The constantly evolving challenge of verifying social media accounts

The error was acknowledged by Ballotpedia, who explained that the mistake was caused by their reports to Twitter lacking a distinction between declared candidates, who were establishing an online presence before filing, and filed candidates who had officially registered for the elections. Twitter also removed the account for violating its terms of service. The incident highlights the difficult task social media companies face when verifying accounts and guarding against constantly evolving techniques for subverting their platform’s security protocols.

This week’s developments

1) Coinspring Inc. launched Familiar, a smartphone app for faceswapping users into a pre-approved selection of gifs, with the process only requiring a single image of the user to operate. (Product Hunt)

2) An MIT supported researcher released Fifteen.AI, a free real-time text to speech tool that generates voices of characters from video games and cartoons using minimal training data. (Fifteen.AI)

3) A video circulating on social media was falsely claimed by some users to feature Greta Thunberg firing an AR-15 rifle, with the video actually featuring a young Swedish shooting enthusiast. (AP News)
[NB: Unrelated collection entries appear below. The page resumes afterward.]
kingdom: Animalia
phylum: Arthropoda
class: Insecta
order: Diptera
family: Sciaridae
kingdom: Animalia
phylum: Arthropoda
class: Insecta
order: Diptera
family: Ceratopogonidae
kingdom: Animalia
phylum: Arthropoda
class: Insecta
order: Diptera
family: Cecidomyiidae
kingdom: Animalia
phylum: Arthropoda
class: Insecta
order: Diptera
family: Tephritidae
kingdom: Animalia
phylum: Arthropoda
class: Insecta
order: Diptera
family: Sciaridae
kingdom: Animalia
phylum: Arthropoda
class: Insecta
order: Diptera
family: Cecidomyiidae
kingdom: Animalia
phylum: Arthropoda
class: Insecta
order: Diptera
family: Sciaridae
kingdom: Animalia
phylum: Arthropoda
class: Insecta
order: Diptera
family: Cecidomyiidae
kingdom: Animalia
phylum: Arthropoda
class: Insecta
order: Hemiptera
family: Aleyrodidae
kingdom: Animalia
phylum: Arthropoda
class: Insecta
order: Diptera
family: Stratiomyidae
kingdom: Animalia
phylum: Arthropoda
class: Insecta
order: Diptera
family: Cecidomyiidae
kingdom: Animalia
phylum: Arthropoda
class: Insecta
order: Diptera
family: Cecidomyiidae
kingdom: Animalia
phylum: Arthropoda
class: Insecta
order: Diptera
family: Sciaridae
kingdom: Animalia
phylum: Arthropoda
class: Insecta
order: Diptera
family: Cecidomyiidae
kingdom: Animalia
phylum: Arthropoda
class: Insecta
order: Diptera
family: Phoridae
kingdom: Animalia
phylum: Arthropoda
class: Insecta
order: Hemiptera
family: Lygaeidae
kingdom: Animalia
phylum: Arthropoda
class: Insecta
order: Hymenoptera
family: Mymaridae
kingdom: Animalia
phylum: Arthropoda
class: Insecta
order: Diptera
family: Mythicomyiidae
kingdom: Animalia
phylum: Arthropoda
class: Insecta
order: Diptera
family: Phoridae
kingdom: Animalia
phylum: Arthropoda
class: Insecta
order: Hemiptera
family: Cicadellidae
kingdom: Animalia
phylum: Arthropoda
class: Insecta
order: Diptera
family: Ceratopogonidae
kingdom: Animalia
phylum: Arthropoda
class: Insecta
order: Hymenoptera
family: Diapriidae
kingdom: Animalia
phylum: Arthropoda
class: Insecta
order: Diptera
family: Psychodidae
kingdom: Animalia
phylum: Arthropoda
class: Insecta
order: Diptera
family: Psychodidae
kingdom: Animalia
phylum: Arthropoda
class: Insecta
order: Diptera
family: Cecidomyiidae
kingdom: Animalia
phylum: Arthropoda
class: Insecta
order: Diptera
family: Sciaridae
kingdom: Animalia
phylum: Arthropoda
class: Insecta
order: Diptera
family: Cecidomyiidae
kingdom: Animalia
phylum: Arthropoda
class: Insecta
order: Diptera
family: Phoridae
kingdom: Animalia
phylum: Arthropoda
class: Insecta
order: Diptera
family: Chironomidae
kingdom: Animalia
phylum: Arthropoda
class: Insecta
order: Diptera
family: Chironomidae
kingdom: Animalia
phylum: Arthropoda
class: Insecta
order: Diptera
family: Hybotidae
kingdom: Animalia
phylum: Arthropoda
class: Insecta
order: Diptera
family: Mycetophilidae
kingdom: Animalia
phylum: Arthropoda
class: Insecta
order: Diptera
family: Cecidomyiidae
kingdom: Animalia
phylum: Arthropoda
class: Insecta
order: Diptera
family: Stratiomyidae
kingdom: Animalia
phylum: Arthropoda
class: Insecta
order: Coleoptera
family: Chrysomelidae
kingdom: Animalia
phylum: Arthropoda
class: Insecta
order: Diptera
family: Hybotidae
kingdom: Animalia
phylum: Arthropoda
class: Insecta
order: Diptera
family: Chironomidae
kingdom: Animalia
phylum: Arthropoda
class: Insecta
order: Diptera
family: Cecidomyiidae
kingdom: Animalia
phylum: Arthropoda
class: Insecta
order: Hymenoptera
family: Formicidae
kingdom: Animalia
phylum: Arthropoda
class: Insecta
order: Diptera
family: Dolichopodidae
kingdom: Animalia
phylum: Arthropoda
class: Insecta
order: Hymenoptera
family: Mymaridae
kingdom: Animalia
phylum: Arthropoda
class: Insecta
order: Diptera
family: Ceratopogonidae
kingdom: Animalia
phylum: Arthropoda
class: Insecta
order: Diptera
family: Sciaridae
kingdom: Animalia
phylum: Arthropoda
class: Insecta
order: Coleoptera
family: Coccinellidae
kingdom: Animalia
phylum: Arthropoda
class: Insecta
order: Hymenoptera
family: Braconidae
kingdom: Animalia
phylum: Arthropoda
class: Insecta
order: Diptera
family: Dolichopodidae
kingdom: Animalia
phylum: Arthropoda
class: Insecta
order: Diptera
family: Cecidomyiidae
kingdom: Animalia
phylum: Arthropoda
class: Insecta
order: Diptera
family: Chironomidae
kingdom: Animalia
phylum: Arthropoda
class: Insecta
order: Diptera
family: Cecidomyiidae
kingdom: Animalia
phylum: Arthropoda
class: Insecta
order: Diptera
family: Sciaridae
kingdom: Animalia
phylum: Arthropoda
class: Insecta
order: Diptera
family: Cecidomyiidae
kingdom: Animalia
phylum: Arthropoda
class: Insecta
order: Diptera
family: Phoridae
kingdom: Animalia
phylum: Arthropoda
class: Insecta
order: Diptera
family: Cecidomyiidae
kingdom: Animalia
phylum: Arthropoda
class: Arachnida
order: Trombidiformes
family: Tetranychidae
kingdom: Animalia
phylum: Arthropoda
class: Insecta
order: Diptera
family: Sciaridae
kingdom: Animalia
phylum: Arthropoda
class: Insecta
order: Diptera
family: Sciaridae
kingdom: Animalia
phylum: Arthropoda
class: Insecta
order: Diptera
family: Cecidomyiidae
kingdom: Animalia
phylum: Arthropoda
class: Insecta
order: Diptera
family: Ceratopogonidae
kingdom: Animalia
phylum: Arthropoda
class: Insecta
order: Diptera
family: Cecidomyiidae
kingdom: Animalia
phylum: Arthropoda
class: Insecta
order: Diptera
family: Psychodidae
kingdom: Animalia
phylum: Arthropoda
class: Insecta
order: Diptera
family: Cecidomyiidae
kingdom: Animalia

4) MIT researchers conducted an experiment comparing the persuasive power of political video and text, with results indicating that videos only slightly increased a story’s believability over text. (PsyArXiv)

5) Two musicians synthetically generated and copyrighted “every possible MIDI melody in existence”, before releasing it to the public in an attempt to prevent copyright claims against musicians. (Vice)

6) Tencent and Tianjin university researchers published a new technique for generating synthetic images of a “child’s” face based on a pair of “parent” faces, with control for age and gender. (ArXiv)

Opinions and analysis

Will Instagram filters alter our view of beauty and who we are?

Chris Stokel-Walker explores how the increasing popularity of novelty and beautifying AR filter apps may impact the way we perceive ourselves in relation to our “enhanced” digital selves.

It doesn’t matter if anyone exists or not

Ian Bogost argues that there is little meaningful difference between the way we perceive images of real people and synthetically generated ones, based on the way we view other individuals in modern society.

Could deepfakes be used to train office workers?

Jane Wakefield and Beth Timmins outline some of the different commercial applications of AI-generated synthetic media currently being developed and reflect on the potential ethical challenges they present.